__Extract__
--- begin ---

Hi, I'm Nina Iordanova and this is the 14th edition of Something Good, a newsletter filtered through my 🧠, 🖐, and ❤️. Coming your way every two weeks, I hope you find something good here.
Hi! I’m getting a puppy!
It felt surreal to put a deposit down but I did it three weeks ago and now there’s space dust gathering out there, getting ready to form into a puppy sometime this winter or spring!
My girl’s gonna be a chocolate lab. Her name might be Georgia or Lila or Junebug or it might be something else entirely, the same way I spent 10 minutes reading an ice cream store’s menu online so I could narrow it down to chocolate peanut butter or coffee ice cream, and ended up walking out with banana malt.
Now when I sit on my living room couch, I’ve started looking at the empty end of it and whispering, “Good girl, Lila,” feeling how the words sound in my mouth, picturing a puppy curled into a floppy puppy shape. When I walk down the street, I look at the spot beside me and say, “Yes, Georgia,” preparing for the day when a small furry brown creature lopes beside me, looking up at the sound of her name.
There’s a huge goofy grin on my face every time I think about her.
It’s weird to love something you haven’t even met yet. And you’re welcome to remind me of this when I’m two weeks into puppy training, covered in pink eye, unshowered, and losing my mind over how much she barks and why she won’t for the love of god stop peeing in the house.
There are still a lot of months left til I get her, but if anything that’s only made me more obsessive. I’ve started wandering around my house with a tape measure, planning where her crate and her bed and her food bowl will go, drafting up spreadsheet on top of spreadsheet of what I’ll need to buy for her.

--- end ---

__Data extract__
--- begin ---

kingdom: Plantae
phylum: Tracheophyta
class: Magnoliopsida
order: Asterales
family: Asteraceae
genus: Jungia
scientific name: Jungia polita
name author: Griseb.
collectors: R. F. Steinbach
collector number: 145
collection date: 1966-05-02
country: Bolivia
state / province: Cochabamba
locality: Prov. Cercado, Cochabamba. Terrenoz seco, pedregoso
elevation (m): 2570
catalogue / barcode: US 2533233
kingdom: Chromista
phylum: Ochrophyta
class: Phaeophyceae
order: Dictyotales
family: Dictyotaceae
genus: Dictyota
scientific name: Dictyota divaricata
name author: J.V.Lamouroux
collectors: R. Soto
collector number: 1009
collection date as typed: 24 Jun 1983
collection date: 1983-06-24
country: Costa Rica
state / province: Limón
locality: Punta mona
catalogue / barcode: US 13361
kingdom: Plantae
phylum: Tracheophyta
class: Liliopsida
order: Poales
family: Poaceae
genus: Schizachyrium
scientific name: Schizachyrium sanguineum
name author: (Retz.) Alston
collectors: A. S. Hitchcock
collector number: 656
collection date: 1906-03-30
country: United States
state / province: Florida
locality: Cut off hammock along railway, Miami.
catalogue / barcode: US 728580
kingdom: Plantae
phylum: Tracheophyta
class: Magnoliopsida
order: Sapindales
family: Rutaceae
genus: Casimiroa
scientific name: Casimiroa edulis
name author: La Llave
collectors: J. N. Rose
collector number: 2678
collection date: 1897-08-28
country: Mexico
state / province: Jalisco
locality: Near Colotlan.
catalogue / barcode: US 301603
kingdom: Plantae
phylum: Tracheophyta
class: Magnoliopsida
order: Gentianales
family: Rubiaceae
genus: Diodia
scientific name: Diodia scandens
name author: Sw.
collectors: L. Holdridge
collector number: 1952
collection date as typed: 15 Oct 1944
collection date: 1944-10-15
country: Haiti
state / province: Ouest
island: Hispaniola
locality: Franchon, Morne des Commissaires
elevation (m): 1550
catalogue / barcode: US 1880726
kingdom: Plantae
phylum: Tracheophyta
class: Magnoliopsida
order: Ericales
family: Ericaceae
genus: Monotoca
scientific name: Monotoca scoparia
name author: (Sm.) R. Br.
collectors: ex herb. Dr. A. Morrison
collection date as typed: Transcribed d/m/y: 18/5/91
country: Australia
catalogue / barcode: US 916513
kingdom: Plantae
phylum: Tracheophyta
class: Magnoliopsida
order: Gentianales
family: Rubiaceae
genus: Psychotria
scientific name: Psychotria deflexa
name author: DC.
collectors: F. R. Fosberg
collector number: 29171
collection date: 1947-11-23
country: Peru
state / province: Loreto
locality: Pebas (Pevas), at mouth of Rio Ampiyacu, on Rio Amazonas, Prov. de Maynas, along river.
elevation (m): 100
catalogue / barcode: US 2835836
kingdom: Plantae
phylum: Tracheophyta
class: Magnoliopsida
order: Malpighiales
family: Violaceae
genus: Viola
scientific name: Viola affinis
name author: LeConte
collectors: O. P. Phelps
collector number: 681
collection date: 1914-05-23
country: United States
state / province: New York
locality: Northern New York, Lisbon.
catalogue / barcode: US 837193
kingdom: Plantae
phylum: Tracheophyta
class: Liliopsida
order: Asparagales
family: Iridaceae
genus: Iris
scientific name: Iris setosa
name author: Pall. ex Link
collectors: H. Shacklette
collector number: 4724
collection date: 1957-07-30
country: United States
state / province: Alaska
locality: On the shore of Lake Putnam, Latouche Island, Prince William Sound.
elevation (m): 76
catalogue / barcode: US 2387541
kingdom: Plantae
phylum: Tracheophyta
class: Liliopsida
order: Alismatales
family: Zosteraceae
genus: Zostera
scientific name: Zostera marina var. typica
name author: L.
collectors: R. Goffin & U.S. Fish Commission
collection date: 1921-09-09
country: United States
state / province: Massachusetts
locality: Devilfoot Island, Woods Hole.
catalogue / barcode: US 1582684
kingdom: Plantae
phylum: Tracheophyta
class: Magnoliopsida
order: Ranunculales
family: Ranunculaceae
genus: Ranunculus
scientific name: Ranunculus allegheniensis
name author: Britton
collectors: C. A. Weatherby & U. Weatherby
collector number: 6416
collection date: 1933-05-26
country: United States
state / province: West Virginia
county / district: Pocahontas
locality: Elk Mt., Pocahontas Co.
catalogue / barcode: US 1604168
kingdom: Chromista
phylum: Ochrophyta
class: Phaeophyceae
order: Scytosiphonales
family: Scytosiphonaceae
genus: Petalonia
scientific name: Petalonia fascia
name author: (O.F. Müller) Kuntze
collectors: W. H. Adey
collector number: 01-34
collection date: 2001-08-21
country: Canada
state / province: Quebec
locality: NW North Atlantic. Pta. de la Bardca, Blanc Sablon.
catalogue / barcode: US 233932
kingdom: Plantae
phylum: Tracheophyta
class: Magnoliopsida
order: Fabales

--- end ---

__Description of the task__
Summarize the newsletter passage about getting a puppy in two sentences. These records were taken from a different source than the text.

__Reply__
The writer put down a deposit three weeks ago on a chocolate lab puppy due sometime this winter or spring, and the puppy's name is still undecided among options such as Georgia, Lila, and Junebug. Many months remain before the puppy arrives, yet the writer already grins at the thought of her and is measuring the house and drafting spreadsheets of things to buy.